Content starts
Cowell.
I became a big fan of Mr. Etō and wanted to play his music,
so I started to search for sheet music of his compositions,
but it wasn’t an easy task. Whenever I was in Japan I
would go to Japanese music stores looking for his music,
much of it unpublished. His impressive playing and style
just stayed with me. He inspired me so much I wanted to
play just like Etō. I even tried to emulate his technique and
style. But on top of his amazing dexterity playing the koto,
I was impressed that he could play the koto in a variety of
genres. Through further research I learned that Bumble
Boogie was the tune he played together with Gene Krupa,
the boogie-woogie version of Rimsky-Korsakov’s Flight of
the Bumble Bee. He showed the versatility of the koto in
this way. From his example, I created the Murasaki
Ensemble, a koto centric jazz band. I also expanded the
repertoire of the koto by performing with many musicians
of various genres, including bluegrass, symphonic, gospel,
Content ends
▶ [Problem]:
Search the data above for lines holding "wanted" and copy each of them.

▶ [Exercise response]:
I became a big fan of Mr. Etō and wanted to play his music,
just stayed with me. He inspired me so much I wanted to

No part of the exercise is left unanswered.